Not enough scored shared tasks yet for a head-to-head average. The live demos for both are on the matrix above — play them and form your own opinion.
If you only run one of these inside your stack, the head-to-head average above is the call. If you can run both, my honest play is to wire Fugu Ultra and Kilo Code both into the Agent Operating System and dispatch each from the kanban by task type — teams that want fusion-class quality but need a different vendor risk profile → Fugu Ultra, cost-conscious operators who run high-volume agent loops → Kilo Code. That's the same setup I run for the 3,600+ founders inside the AI Profit Boardroom.
FAQ — Fugu Ultra vs Kilo Code
Which is better, Fugu Ultra or Kilo Code?
On Goldie Bench, Fugu Ultra averages no scored verdicts yet across the shared tasks, with 3 gold, 1 silver, 0 bronze overall. Kilo Code averages no scored verdicts yet, with 0 gold, 0 silver, 0 bronze. Not enough scored shared tasks yet to call a winner.
How much does Fugu Ultra cost vs Kilo Code?
Fugu Ultra: Sakana's multi-agent orchestration: a single API call internally dispatches to multiple frontier models and synthesises the answer. Subscription plans run $20-$200/mo (Standard / Pro / Max); PAYG is $5/M input + $30/M output for Fugu Ultra. Direct competitor to OpenRouter Fusion's panel approach. Kilo Code: Kilo Code is a routing layer that splits planning (heavy model) from execution (cheaper model) so you get Fable-5-class plans driving GPT-5.5-class builds. Total spend lands at ~59% less than running Fable 5 end-to-end.
What's the context window for Fugu Ultra vs Kilo Code?
Fugu Ultra has a 272,000 tokens with the standard rate. Calls exceeding 272K context are billed at the higher 'long-context' rates. context window. Kilo Code has a Varies — Kilo splits planning from execution across multiple models context window.
When should I pick Fugu Ultra over Kilo Code?
Pick Fugu Ultra for: Teams that want Fusion-class quality but need a different vendor risk profile; Operators avoiding export-controlled providers (Sakana emphasises this in their pitch); Deep-research workflows where ensemble verdicts beat single-model answers. The trade-off is the weaknesses we logged on the bench: Panel orchestration adds latency — even a 'pong' burns ~2k orchestration tokens; Newer than Fusion; less community calibration on long-tail prompts.
When should I pick Kilo Code over Fugu Ultra?
Pick Kilo Code for: Cost-conscious operators who run high-volume agent loops; Multi-step workflows where the plan is the expensive part; Teams already paying for Fable 5 who want to keep the plan but drop the execution bill. The trade-off is the weaknesses we logged on the bench: Adds routing complexity — two model providers in one workflow; No per-task goldiebench head-to-heads yet.
How does Goldie Bench score Fugu Ultra vs Kilo Code?
Every demo on this page was built by Julian Goldie inside the Agent Operating System — same fixed prompt for both models, one shot, single HTML file out.
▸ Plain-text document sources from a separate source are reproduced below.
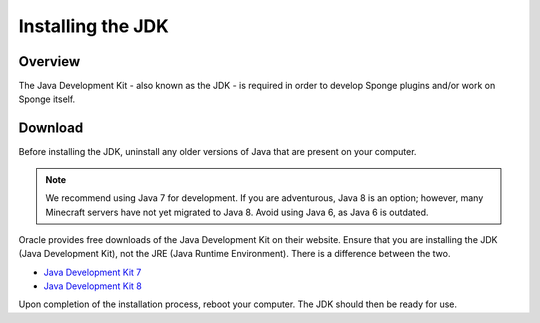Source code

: ==================
Installing the JDK
==================

Overview
========

The Java Development Kit - also known as the JDK - is required in order to develop Sponge plugins and/or work on Sponge itself.

Download
========

Before installing the JDK, uninstall any older versions of Java that are present on your computer.

.. note::

    We recommend using Java 7 for development. If you are adventurous, Java 8 is an option; however, many Minecraft servers have not yet migrated to Java 8. Avoid using Java 6, as Java 6 is outdated.

Oracle provides free downloads of the Java Development Kit on their website. Ensure that you are installing the JDK (Java Development Kit), not the JRE (Java Runtime Environment). There is a difference between the two.

* `Java Development Kit 7 <http://www.oracle.com/technetwork/java/javase/downloads/jdk7-downloads-1880260.html>`__
* `Java Development Kit 8 <http://www.oracle.com/technetwork/java/javase/downloads/jdk8-downloads-2133151.html>`__

Upon completion of the installation process, reboot your computer. The JDK should then be ready for use.
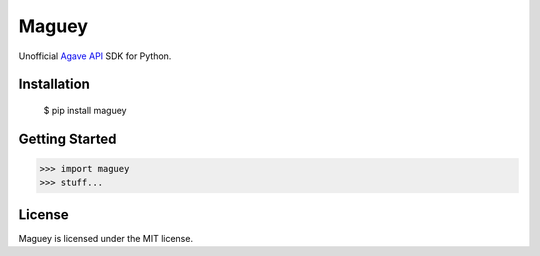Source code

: ======
Maguey
======

Unofficial `Agave API`_ SDK for Python.

Installation
============

    $ pip install maguey

Getting Started
===============

.. code-block:: pycon

    >>> import maguey
    >>> stuff...

.. _Agave API: http://agaveapi.co/

License
=======

Maguey is licensed under the MIT license.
Each result gets a 0–10 score on whether it ran, how close it hit the brief, and how good it looked. The highest score on each task gets gold; second gets silver; third gets bronze. See methodology for full provenance.
Related comparisons
Other head-to-heads using the same scoring system:
Fugu Ultra vs Opus 4.8 Kilo Code vs Opus 4.8 Fugu Ultra vs GLM-5.2 Kilo Code vs GLM-5.2 Fugu Ultra vs Grok Kilo Code vs Grok Fugu Ultra vs Fusion Kilo Code vs FusionFull model pages: Fugu Ultra · Kilo Code · back to the leaderboard
Run this stack yourself.
Every demo on this bench was built inside the Agent Operating System — one prompt, one shot, single HTML file out. The Agent OS, the prompts, the templates, the weekly walkthroughs and 3,600+ founders shipping with it every day all live inside the AI Profit Boardroom.